[[ Available records, beginning ]]

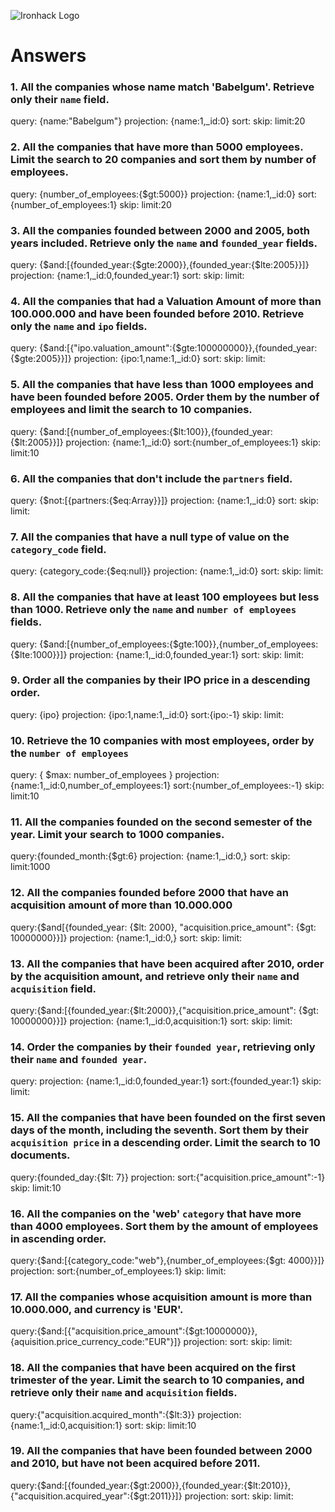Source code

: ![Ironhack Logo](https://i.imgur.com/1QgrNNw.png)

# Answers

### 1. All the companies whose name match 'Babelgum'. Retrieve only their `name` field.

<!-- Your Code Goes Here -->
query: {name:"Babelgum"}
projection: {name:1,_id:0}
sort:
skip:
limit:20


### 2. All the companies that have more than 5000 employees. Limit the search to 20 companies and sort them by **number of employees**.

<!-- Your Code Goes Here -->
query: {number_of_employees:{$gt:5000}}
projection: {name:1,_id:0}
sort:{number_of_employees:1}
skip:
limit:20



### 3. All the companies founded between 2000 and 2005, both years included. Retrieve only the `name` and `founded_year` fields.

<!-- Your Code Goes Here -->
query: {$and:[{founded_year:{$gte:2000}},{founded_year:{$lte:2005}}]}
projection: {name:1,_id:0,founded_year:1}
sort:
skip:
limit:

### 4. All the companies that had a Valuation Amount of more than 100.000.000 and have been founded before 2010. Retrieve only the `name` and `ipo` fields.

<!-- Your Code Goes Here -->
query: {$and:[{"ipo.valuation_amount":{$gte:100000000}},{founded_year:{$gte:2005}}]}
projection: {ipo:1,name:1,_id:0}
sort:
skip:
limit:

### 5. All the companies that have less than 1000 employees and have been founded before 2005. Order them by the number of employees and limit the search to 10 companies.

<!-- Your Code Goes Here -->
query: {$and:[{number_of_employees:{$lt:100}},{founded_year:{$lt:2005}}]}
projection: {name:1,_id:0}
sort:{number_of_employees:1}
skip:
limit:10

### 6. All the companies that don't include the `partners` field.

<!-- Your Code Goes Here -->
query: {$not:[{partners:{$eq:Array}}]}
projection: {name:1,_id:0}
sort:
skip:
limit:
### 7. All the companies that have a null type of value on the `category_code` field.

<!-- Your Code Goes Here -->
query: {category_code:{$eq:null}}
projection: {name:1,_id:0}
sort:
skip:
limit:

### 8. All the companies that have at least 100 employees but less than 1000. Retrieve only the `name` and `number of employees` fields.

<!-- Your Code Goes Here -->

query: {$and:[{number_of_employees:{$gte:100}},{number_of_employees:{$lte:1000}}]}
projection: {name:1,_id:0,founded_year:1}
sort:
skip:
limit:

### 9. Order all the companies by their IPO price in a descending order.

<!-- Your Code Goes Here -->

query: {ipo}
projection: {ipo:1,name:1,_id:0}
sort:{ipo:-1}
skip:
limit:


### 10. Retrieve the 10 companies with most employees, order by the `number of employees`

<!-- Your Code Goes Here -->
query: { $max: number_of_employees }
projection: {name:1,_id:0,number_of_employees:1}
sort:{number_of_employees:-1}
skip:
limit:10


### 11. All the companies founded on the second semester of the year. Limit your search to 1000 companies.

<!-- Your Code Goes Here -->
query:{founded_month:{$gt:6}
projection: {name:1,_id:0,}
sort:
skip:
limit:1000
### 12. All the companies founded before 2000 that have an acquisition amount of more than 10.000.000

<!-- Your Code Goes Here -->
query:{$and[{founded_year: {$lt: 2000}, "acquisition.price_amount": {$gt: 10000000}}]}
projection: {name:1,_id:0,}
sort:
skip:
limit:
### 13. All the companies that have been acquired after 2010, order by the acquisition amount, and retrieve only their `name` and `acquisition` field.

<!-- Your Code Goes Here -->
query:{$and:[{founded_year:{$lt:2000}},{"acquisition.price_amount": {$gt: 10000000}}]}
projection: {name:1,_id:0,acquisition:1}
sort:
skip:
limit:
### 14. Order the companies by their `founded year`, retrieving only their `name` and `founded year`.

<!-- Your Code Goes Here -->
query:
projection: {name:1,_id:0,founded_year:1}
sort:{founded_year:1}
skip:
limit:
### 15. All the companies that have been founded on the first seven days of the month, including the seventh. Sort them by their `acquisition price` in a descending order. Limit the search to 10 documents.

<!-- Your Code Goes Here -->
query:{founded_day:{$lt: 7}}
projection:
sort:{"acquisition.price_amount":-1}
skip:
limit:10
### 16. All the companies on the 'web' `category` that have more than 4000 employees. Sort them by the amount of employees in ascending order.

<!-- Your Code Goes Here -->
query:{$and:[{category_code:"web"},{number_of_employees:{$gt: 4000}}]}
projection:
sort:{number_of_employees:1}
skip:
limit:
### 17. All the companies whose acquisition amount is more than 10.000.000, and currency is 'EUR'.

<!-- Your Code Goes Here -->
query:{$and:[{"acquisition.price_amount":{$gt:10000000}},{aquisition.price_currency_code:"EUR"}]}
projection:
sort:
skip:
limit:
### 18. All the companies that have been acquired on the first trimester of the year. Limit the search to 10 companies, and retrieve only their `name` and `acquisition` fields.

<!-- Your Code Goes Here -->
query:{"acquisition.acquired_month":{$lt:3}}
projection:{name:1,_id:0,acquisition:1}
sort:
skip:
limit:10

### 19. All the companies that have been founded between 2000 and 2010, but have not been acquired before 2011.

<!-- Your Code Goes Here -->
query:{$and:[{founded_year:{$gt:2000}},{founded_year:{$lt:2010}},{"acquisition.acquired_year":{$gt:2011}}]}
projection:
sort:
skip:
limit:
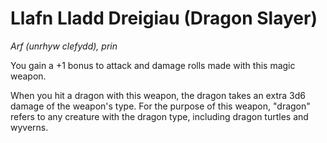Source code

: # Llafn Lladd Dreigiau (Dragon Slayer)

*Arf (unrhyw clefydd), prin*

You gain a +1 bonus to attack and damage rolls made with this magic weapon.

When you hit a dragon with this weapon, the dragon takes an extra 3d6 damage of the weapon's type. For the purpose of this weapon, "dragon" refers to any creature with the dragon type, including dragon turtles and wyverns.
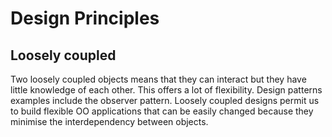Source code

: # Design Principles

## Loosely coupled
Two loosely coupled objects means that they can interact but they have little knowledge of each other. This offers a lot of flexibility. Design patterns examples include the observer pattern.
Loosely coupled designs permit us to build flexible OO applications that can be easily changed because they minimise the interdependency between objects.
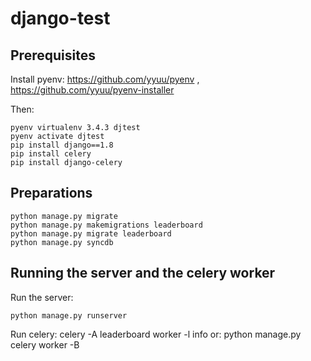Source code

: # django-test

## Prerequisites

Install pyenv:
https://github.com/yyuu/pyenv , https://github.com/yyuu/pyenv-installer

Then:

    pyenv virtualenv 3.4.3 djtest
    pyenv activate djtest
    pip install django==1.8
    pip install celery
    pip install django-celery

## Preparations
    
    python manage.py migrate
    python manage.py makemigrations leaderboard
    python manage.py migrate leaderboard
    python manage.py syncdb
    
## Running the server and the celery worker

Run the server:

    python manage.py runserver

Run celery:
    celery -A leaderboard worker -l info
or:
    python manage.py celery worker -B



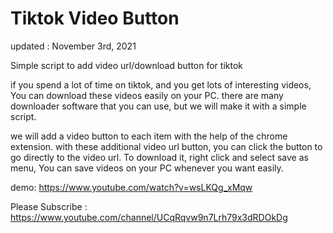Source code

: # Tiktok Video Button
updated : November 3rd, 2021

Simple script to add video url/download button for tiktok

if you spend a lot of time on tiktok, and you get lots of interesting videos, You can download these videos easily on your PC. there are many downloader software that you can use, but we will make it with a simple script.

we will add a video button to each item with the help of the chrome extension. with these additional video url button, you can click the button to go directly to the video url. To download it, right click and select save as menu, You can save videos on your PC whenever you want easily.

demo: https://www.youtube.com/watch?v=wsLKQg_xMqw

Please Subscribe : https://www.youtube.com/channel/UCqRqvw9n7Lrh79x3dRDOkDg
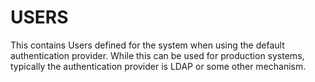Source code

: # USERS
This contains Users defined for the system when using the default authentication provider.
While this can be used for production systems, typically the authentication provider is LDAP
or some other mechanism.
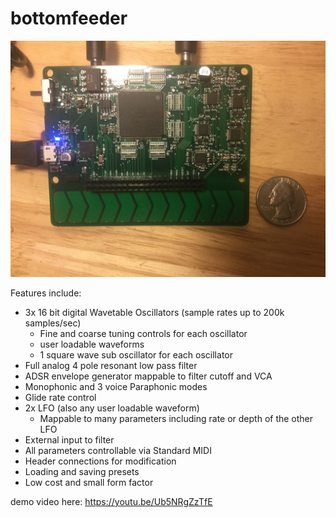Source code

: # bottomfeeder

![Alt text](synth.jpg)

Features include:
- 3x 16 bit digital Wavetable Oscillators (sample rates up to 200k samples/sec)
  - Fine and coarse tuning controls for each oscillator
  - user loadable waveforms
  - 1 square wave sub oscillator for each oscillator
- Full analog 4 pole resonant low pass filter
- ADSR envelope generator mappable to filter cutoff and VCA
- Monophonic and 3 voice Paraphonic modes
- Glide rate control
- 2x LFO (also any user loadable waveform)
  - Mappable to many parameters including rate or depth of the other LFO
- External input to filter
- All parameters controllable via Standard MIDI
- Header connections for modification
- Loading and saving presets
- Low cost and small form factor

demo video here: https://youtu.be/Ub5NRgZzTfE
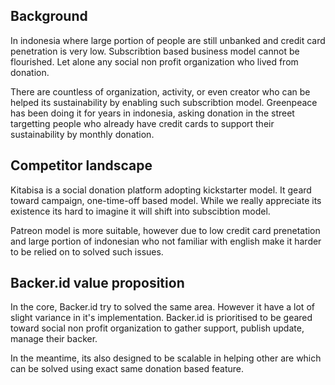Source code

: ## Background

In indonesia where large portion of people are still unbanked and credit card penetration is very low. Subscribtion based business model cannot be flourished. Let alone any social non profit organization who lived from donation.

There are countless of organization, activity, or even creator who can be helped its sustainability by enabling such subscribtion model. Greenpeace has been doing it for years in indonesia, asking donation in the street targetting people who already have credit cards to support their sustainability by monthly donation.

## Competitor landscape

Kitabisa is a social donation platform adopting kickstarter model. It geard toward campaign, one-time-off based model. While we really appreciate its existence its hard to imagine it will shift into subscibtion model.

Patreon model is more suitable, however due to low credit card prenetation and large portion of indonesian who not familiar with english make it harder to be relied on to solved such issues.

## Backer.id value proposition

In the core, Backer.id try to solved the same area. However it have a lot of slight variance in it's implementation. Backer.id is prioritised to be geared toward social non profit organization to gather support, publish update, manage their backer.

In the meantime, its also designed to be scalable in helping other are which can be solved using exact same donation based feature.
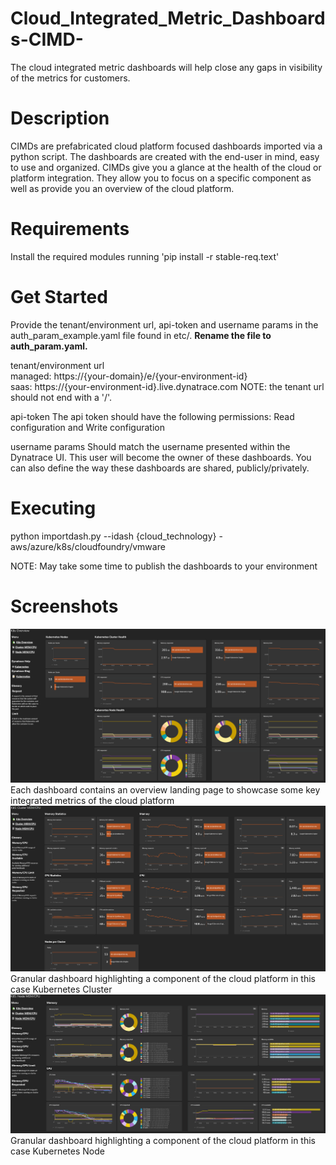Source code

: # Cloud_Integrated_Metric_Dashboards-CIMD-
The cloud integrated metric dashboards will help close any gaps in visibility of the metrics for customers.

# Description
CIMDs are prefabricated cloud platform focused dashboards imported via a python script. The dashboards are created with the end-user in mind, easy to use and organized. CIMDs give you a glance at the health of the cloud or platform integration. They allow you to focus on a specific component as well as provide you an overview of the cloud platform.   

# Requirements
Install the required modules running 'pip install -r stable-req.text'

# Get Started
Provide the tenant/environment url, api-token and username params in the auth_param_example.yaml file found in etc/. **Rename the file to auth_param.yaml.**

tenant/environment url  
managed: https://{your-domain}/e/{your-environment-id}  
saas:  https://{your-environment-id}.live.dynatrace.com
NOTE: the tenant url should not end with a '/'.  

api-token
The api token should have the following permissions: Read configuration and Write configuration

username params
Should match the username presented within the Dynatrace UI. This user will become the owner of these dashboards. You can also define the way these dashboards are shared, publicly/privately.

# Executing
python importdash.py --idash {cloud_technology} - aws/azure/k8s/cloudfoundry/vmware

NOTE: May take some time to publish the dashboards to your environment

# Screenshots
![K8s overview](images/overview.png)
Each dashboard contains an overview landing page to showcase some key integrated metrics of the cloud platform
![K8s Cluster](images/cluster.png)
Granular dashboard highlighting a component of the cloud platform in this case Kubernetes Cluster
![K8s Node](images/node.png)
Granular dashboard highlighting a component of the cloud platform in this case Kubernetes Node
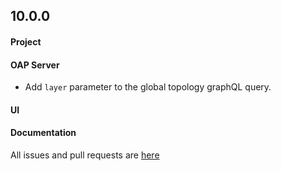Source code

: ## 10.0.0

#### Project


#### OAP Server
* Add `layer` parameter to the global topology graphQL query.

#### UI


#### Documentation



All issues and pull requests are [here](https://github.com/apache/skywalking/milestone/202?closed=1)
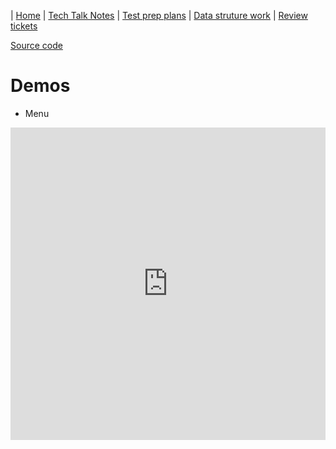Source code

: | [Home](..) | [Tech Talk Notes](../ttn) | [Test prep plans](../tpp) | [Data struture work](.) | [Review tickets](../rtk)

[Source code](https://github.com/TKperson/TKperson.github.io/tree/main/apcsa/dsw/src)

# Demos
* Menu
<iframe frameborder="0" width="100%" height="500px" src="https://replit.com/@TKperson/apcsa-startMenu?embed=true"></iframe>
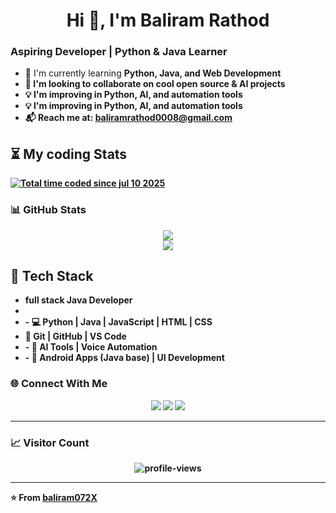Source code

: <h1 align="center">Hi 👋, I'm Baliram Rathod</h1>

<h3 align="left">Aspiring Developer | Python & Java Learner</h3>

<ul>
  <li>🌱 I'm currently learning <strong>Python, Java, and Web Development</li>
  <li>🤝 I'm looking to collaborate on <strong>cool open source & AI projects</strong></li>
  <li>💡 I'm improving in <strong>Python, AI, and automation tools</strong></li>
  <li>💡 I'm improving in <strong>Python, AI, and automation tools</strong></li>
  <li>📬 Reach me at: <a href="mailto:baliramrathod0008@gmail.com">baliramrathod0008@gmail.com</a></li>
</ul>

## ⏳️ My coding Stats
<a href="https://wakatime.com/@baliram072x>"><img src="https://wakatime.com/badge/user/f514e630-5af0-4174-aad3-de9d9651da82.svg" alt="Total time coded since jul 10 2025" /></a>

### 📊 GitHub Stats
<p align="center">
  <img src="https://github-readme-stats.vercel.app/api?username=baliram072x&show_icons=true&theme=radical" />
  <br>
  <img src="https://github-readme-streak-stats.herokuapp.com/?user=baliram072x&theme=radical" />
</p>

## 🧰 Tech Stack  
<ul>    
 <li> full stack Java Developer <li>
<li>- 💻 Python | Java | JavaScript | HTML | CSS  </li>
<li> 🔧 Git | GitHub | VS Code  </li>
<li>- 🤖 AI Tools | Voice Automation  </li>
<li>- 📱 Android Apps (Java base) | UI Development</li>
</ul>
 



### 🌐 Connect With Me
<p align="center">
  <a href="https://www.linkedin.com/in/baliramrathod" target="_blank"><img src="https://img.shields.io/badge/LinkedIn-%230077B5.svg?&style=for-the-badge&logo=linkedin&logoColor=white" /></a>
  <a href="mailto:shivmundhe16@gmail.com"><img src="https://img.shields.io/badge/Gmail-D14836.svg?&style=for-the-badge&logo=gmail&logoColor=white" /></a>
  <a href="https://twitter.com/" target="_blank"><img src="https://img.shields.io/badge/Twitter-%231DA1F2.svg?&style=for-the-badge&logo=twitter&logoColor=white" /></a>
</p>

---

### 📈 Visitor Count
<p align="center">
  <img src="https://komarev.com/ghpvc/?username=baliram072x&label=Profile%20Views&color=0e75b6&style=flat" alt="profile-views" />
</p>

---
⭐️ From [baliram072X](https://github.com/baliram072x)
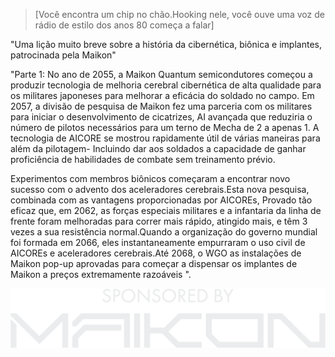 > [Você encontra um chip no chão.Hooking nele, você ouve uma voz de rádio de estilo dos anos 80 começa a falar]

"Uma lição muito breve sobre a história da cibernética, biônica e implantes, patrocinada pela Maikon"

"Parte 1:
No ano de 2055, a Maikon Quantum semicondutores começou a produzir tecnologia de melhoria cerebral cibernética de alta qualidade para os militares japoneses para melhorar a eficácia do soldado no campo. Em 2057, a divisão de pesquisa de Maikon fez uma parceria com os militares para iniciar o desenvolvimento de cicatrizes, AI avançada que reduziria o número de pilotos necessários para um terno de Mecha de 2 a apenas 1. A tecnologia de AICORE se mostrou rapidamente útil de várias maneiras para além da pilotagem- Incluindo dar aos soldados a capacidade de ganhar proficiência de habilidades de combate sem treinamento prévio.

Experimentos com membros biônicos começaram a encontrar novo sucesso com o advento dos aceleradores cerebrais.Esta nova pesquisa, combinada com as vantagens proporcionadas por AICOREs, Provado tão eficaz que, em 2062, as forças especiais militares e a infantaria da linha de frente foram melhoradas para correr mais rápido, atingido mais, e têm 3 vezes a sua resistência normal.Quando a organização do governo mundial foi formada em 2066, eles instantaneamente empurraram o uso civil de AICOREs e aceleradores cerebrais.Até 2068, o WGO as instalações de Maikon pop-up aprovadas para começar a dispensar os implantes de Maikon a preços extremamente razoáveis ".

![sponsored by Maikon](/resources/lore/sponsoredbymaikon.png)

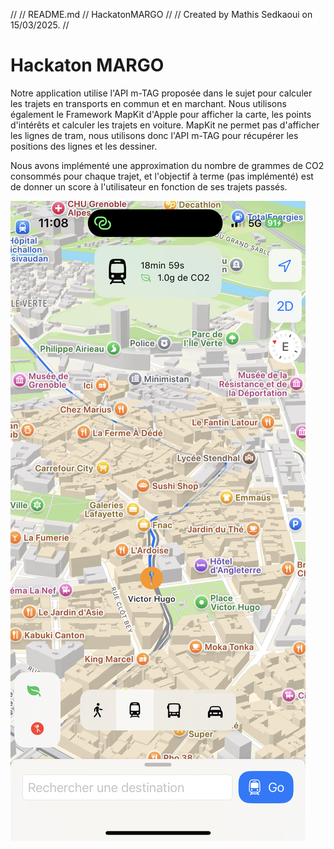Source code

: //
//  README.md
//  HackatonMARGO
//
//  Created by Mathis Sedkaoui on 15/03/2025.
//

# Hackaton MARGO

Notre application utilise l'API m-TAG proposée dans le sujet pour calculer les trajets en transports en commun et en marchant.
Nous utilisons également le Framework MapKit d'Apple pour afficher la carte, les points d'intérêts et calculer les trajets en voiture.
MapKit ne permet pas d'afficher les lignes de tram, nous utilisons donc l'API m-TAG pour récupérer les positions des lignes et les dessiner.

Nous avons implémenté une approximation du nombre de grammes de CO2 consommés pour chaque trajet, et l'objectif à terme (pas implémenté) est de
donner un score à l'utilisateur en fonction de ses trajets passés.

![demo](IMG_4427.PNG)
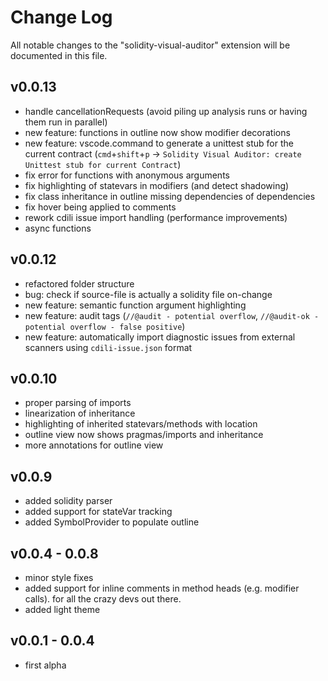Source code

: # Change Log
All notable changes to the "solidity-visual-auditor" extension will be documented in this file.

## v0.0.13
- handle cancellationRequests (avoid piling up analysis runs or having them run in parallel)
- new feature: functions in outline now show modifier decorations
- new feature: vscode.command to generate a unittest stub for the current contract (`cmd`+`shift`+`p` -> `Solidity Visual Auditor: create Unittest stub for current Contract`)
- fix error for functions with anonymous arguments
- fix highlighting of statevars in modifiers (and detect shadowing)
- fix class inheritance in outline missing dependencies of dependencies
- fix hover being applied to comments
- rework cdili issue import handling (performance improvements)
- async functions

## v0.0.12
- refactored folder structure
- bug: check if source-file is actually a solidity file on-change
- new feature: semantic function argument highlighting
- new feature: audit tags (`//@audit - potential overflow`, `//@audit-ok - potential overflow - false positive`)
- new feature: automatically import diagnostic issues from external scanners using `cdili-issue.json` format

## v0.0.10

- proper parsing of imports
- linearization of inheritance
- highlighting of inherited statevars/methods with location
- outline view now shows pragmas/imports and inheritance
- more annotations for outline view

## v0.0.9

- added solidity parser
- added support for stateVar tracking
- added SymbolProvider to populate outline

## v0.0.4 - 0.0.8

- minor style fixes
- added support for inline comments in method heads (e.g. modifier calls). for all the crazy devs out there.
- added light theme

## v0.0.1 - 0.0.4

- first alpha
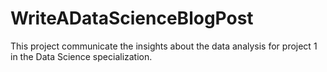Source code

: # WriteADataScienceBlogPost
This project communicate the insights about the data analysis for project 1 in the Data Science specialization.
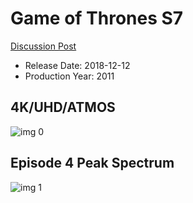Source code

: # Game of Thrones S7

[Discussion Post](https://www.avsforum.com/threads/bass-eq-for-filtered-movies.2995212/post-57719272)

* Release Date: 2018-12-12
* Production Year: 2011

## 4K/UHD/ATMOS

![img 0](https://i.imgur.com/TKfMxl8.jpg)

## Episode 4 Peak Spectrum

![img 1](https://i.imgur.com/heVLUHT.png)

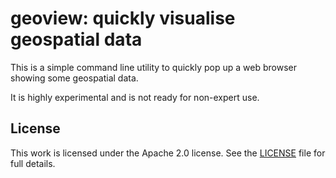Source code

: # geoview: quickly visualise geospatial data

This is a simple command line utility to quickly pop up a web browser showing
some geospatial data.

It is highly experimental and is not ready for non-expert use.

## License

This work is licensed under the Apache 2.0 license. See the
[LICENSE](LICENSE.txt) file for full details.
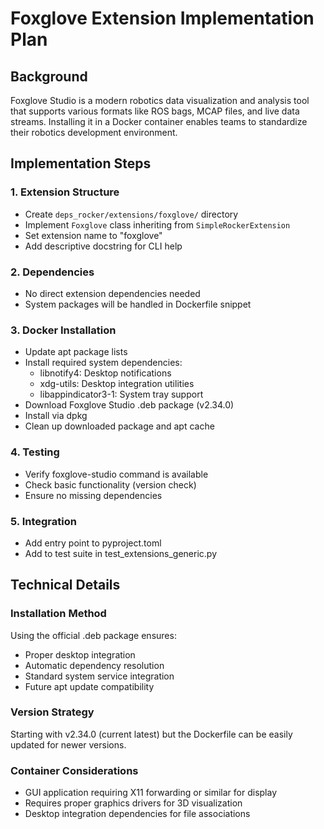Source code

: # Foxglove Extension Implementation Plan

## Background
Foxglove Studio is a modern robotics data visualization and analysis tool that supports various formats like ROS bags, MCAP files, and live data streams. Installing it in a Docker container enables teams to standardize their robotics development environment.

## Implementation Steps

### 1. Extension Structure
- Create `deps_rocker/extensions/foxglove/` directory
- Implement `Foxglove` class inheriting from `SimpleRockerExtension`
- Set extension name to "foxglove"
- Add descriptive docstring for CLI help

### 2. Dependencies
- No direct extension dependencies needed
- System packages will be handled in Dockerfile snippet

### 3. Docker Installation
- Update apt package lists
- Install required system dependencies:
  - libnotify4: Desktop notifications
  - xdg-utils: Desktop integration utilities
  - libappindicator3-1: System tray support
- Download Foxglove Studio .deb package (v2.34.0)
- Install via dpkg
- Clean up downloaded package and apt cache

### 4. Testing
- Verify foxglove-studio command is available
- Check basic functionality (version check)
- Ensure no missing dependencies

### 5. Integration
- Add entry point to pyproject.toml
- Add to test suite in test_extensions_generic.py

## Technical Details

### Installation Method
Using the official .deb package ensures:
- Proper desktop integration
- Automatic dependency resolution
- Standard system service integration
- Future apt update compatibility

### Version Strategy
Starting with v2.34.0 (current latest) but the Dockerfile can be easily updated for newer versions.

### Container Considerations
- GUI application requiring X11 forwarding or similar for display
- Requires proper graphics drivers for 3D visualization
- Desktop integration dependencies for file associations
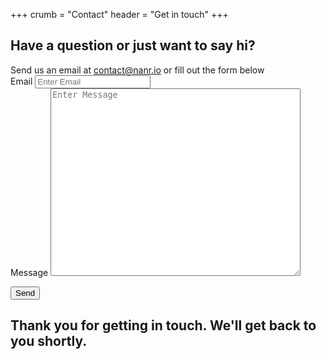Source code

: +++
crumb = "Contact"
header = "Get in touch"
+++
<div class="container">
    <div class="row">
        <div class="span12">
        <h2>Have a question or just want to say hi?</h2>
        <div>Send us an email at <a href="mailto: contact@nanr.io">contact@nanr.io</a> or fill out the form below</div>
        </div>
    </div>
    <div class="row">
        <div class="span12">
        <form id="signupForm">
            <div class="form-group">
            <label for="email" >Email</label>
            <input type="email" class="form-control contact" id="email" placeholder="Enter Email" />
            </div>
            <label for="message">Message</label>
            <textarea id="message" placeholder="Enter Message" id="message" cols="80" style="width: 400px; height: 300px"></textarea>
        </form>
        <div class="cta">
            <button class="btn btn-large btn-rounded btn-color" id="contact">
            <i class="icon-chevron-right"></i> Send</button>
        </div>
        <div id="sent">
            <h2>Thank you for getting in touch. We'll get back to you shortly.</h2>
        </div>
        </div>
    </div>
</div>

[[ Available records, end ]]

**Work instruction**
Can you give the lines of the listing as a Markdown table with the columns "Row" and "Line", starting at the line containing "### 19. All" and ending at the line containing "(unrhyw clefydd), prin*"? Skip blank lines and leave out the pictures.

**Solution for this task**
| Row | Line |
|---|---|
| 1 | ### 19. All the companies that have been founded between 2000 and 2010, but have not been acquired before 2011. |
| 2 | <!-- Your Code Goes Here --> |
| 3 | query:{$and:[{founded_year:{$gt:2000}},{founded_year:{$lt:2010}},{"acquisition.acquired_year":{$gt:2011}}]} |
| 4 | projection: |
| 5 | sort: |
| 6 | skip: |
| 7 | limit: |
| 8 | Source code |
| 9 | : # Llafn Lladd Dreigiau (Dragon Slayer) |
| 10 | *Arf (unrhyw clefydd), prin* |